[Records from a data collection]

....

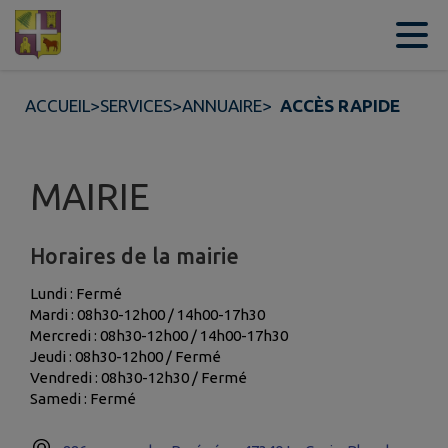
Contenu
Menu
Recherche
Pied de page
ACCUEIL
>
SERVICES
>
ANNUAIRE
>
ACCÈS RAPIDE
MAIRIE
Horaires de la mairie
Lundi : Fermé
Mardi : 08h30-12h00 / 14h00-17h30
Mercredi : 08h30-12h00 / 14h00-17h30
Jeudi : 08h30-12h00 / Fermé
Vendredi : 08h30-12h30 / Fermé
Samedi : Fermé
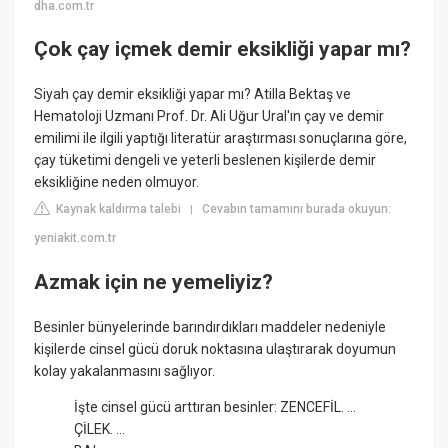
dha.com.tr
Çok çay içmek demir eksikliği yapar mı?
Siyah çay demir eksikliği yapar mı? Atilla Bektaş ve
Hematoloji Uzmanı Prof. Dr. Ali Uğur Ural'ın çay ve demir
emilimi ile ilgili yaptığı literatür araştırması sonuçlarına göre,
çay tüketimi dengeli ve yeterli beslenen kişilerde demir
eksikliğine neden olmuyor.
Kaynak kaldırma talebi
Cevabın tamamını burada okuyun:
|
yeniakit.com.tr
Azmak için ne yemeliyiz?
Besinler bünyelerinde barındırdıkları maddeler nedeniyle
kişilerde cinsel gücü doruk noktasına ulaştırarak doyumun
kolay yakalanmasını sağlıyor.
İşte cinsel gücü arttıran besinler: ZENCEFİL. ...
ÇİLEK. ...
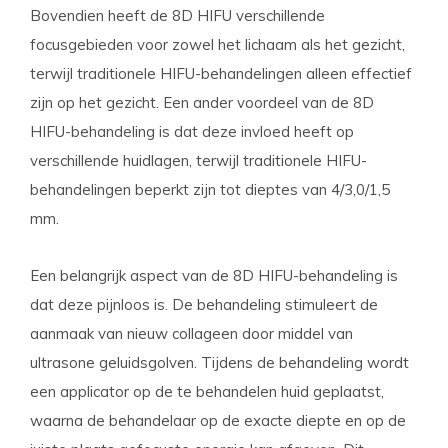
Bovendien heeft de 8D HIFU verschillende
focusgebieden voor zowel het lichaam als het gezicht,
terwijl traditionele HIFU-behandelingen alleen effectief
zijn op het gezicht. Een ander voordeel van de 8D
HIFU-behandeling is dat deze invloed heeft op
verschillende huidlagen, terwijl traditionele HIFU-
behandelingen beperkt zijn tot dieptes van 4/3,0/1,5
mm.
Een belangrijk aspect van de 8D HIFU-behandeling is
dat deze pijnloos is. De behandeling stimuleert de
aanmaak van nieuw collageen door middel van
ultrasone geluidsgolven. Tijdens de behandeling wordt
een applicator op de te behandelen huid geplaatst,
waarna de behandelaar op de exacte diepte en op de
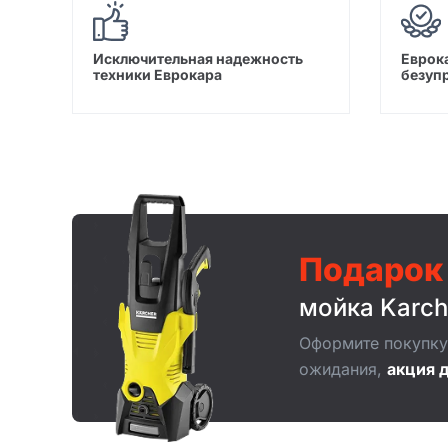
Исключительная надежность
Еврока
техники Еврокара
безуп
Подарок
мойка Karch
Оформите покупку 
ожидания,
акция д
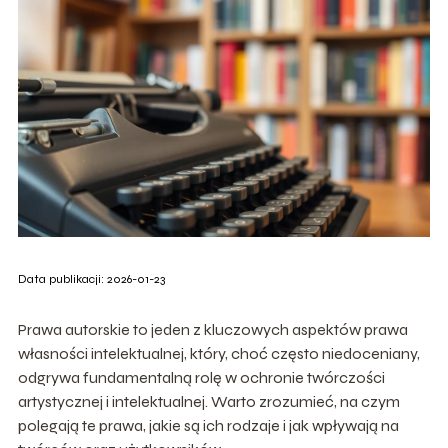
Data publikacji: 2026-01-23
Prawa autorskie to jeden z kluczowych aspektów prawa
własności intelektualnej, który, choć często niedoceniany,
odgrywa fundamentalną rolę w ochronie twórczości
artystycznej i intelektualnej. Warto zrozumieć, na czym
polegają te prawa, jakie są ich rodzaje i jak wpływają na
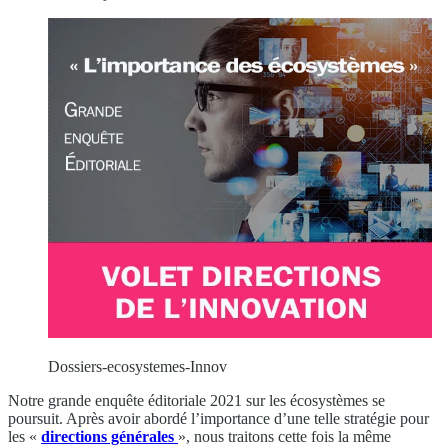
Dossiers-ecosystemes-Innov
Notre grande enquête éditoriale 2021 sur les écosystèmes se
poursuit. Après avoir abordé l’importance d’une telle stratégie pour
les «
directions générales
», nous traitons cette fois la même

....

▶ Directive:
The reply must be a number and nothing more: the count of lines above that contain the word "zijn".

▶ Your solution:
2